◆ Exercise details:
Check every line of the data below for "Wymień". Copy each one that has it.

Segment Start: Data records

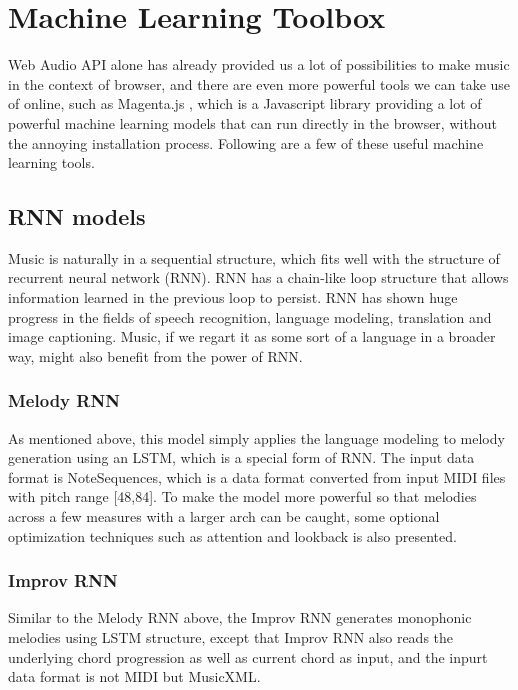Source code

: \documentclass[man]{apa6}
\begin{document}
\section{Machine Learning Toolbox}

Web Audio API alone has already provided us a lot of possibilities to make music in the context of browser, and there are even more powerful tools we can take use of online, such as Magenta.js \parencite{magentajs}, which is a Javascript library providing a lot of powerful machine learning models that can run directly in the browser, without the annoying installation process. Following are a few of these useful machine learning tools.

\subsection{RNN models}
Music is naturally in a sequential structure, which fits well with the structure of recurrent neural network (RNN). RNN has a chain-like loop structure that allows information learned in the previous loop to persist. RNN has shown huge progress in the fields of speech recognition, language modeling, translation and image captioning. Music, if we regart it as some sort of a language in a broader way, might also benefit from the power of RNN.

\subsubsection{Melody RNN}
As mentioned above, this model simply applies the language modeling to melody generation using an LSTM, which is a special form of RNN. The input data format is NoteSequences, which is a data format converted from input MIDI files with pitch range [48,84]. To make the model more powerful so that melodies across a few measures with a larger arch can be caught, some optional optimization techniques such as attention and lookback is also presented.

\subsubsection{Improv RNN}
Similar to the Melody RNN above, the Improv RNN generates monophonic melodies using LSTM structure, except that Improv RNN also reads the underlying chord progression as well as current chord as input, and the inpurt data format is not MIDI but MusicXML.
\end{document}
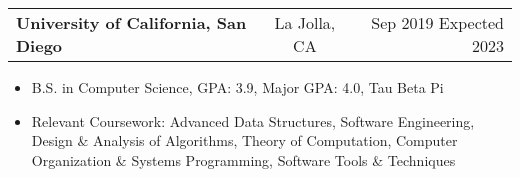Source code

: \documentclass{article}
\begin{document}
 

\begin{tabularx}{\textwidth}{L C R}
  \textbf{University of California, San Diego} & La Jolla, CA & Sep 2019 \textendash{} Expected 2023
\end{tabularx}
\begin{itemize}
  \setlength{\itemsep}{-2pt}
  \item B.S. in Computer Science, GPA\@: 3.9, Major GPA\@: 4.0, Tau Beta Pi
  \item Relevant Coursework: Advanced Data Structures, Software Engineering, Design \& Analysis of Algorithms, Theory of Computation, Computer Organization \& Systems Programming, Software Tools \& Techniques
\end{itemize}
\end{document}
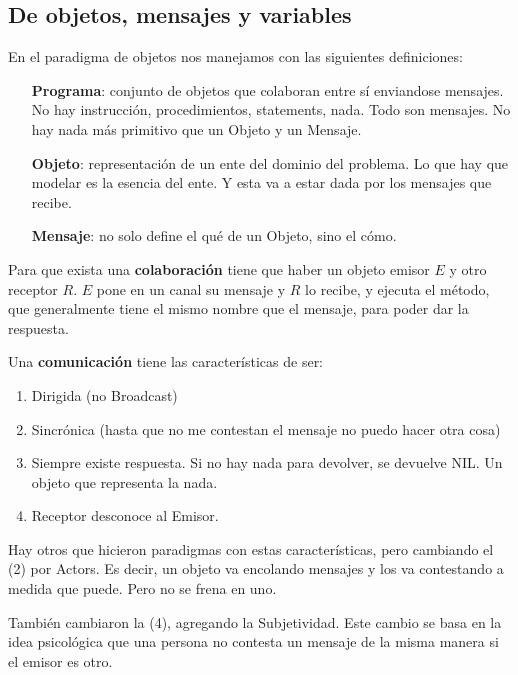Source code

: 
\subsection{De objetos, mensajes y variables}

En el paradigma de objetos nos manejamos con las siguientes definiciones:

\begin{itemize}
 \item[\textbf{Programa}:] conjunto de objetos que colaboran entre sí enviandose mensajes. No hay instrucción, procedimientos, statements, nada. Todo son mensajes. No hay nada más primitivo que un Objeto y un Mensaje. 

 \item[\textbf{Objeto}:] representación de un ente del dominio del problema. Lo que hay que modelar es la esencia del ente. Y esta va a estar dada por los mensajes que recibe. 
  
 \item[\textbf{Mensaje}:] no solo define el qué de un Objeto, sino el cómo. 
 
\end{itemize}

Para que exista una \textbf{colaboración} tiene que haber un objeto emisor $E$ y otro receptor $R$. $E$ pone en un canal su mensaje y $R$ lo recibe, y ejecuta el método, que generalmente tiene el mismo nombre que el mensaje, para poder dar la respuesta. 

Una \textbf{comunicación} tiene las características de ser:
\begin{enumerate}\itemsep-0.3em
\item Dirigida (no Broadcast)
\item Sincrónica (hasta que no me contestan el mensaje no puedo hacer otra cosa) 
\item Siempre existe respuesta. Si no hay nada para devolver, se devuelve NIL. Un objeto que representa la nada. 
\item Receptor desconoce al Emisor. 
\end{enumerate}

Hay otros que hicieron paradigmas con estas características, pero cambiando el (2) por Actors. Es decir, un objeto va encolando mensajes y los va contestando a medida que puede. Pero no se frena en uno. 

También cambiaron la (4), agregando la Subjetividad. Este cambio se basa en la idea psicológica que una persona no contesta un mensaje de la misma manera si el emisor es otro. 

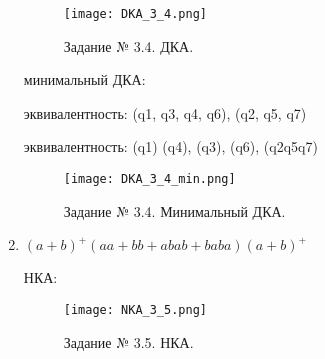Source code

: \documentclass[a4paper, 12pt]{article}
\begin{document}
\begin{enumerate}
\begin{figure}[h!]
\centering
\texttt{[image: DKA\_3\_4.png]}
\caption{Задание № 3.4. ДКА.}
\end{figure}

 минимальный ДКА:

 эквивалентность: (q1, q3, q4, q6), (q2, q5, q7)

 эквивалентность: (q1) (q4), (q3), (q6), (q2q5q7)

\begin{figure}[h!]
\centering
\texttt{[image: DKA\_3\_4\_min.png]}
\caption{Задание № 3.4. Минимальный ДКА.}
\end{figure}

\newpage

\item$ (a+b)^+(aa+bb+abab+baba)(a+b)^+ $ 

 НКА:

\begin{figure}[h!]
\centering
\texttt{[image: NKA\_3\_5.png]}
\caption{Задание № 3.5. НКА.}
\end{figure}


\end{enumerate}
\end{document}
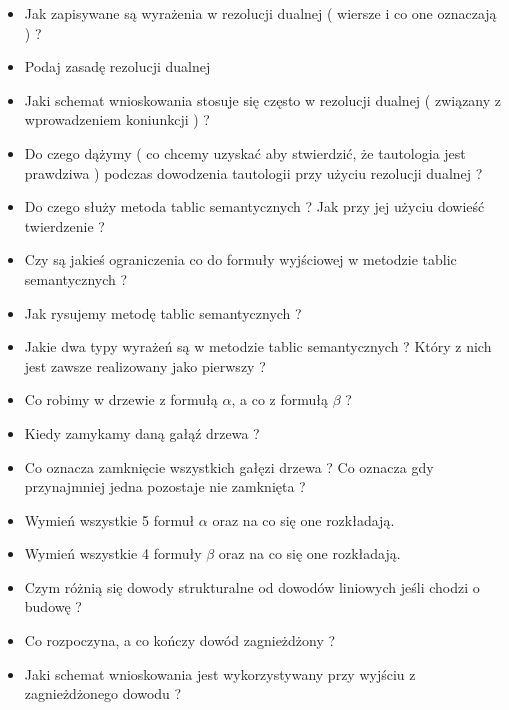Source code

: \documentclass[a4paper,15pt]{article}
\begin{document}
\begin{itemize}
\item Jak zapisywane są wyrażenia w rezolucji dualnej ( wiersze i co one oznaczają ) ?

\item Podaj zasadę rezolucji dualnej

\item Jaki schemat wnioskowania stosuje się często w rezolucji dualnej ( związany z wprowadzeniem koniunkcji ) ?

\item Do czego dążymy ( co chcemy uzyskać aby stwierdzić, że tautologia jest prawdziwa ) podczas dowodzenia tautologii przy użyciu rezolucji dualnej ?

\item Do czego służy metoda tablic semantycznych ? Jak przy jej użyciu dowieść twierdzenie ?

\item Czy są jakieś ograniczenia co do formuły wyjściowej w metodzie tablic semantycznych ?

\item Jak rysujemy metodę tablic semantycznych ?

\item Jakie dwa typy wyrażeń są w metodzie tablic semantycznych ? Który z nich jest zawsze realizowany jako pierwszy ?

\item Co robimy w drzewie z formułą \( \alpha \), a co z formułą \( \beta \) ?

\item Kiedy zamykamy daną gałąź drzewa ?

\item Co oznacza zamknięcie wszystkich gałęzi drzewa ? Co oznacza gdy przynajmniej jedna pozostaje nie zamknięta ?

\item Wymień wszystkie 5 formuł \( \alpha \) oraz na co się one rozkładają.

\item Wymień wszystkie 4 formuły \( \beta \) oraz na co się one rozkładają. 
 
\item Czym różnią się dowody strukturalne od dowodów liniowych jeśli chodzi o budowę ?

\item Co rozpoczyna, a co kończy dowód zagnieżdżony ?

\item Jaki schemat wnioskowania jest wykorzystywany przy wyjściu z zagnieżdżonego dowodu ?


\end{itemize}
\end{document}
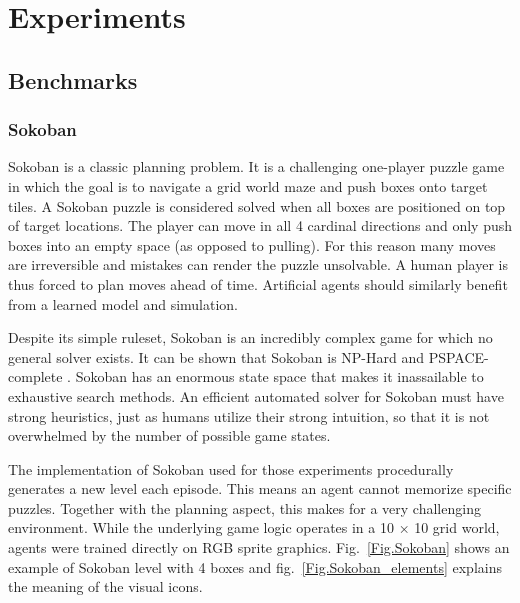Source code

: \section{Experiments}

\subsection{Benchmarks}

\subsubsection{Sokoban}

Sokoban is a classic planning problem. It is a challenging one-player puzzle game in which the goal is to navigate a grid world maze and push boxes onto target tiles. A Sokoban puzzle is considered solved when all boxes are positioned on top of target locations. The player can move in all 4 cardinal directions and only push boxes into an empty space (as opposed to pulling). For this reason many moves are irreversible and mistakes can render the puzzle unsolvable. A human player is thus forced to plan moves ahead of time. Artificial agents should similarly benefit from a learned model and simulation.

Despite its simple ruleset, Sokoban is an incredibly complex game for which no general solver exists. It can be shown that Sokoban is NP-Hard and PSPACE-complete \cite{Benchmark.Sokoban} . Sokoban has an enormous state space that makes it inassailable to exhaustive search methods. An efficient automated solver for Sokoban must have strong heuristics, just as humans utilize their strong intuition, so that it is not overwhelmed by the number of possible game states.

The implementation of Sokoban\cite{Code.Sokoban} used for those experiments procedurally generates a new level each episode. This means an agent cannot memorize specific puzzles. Together with the planning aspect, this makes for a very challenging environment. While the underlying game logic operates in a 10 × 10 grid world, agents were trained directly on RGB sprite graphics. Fig.~\ref{Fig.Sokoban} shows an example of Sokoban level with 4 boxes and fig.~\ref{Fig.Sokoban_elements} explains the meaning of the visual icons.


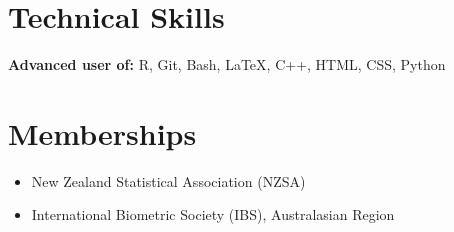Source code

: \documentclass[10pt,a4paper]{moderncv}
\begin{document}

\section{Technical Skills}

\vspace{6pt}
\textbf{Advanced user of:} R, Git, Bash, \LaTeX, C++, HTML, CSS, Python

\section{Memberships}

\vspace{6pt}
\begin{itemize}
\item New Zealand Statistical Association (NZSA)
\item International Biometric Society (IBS), Australasian Region
\end{itemize}
\end{document}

Segment End: Data records

◆ Task output:
\item Wymień wszystkie 5 formuł \( \alpha \) oraz na co się one rozkładają.
\item Wymień wszystkie 4 formuły \( \beta \) oraz na co się one rozkładają. 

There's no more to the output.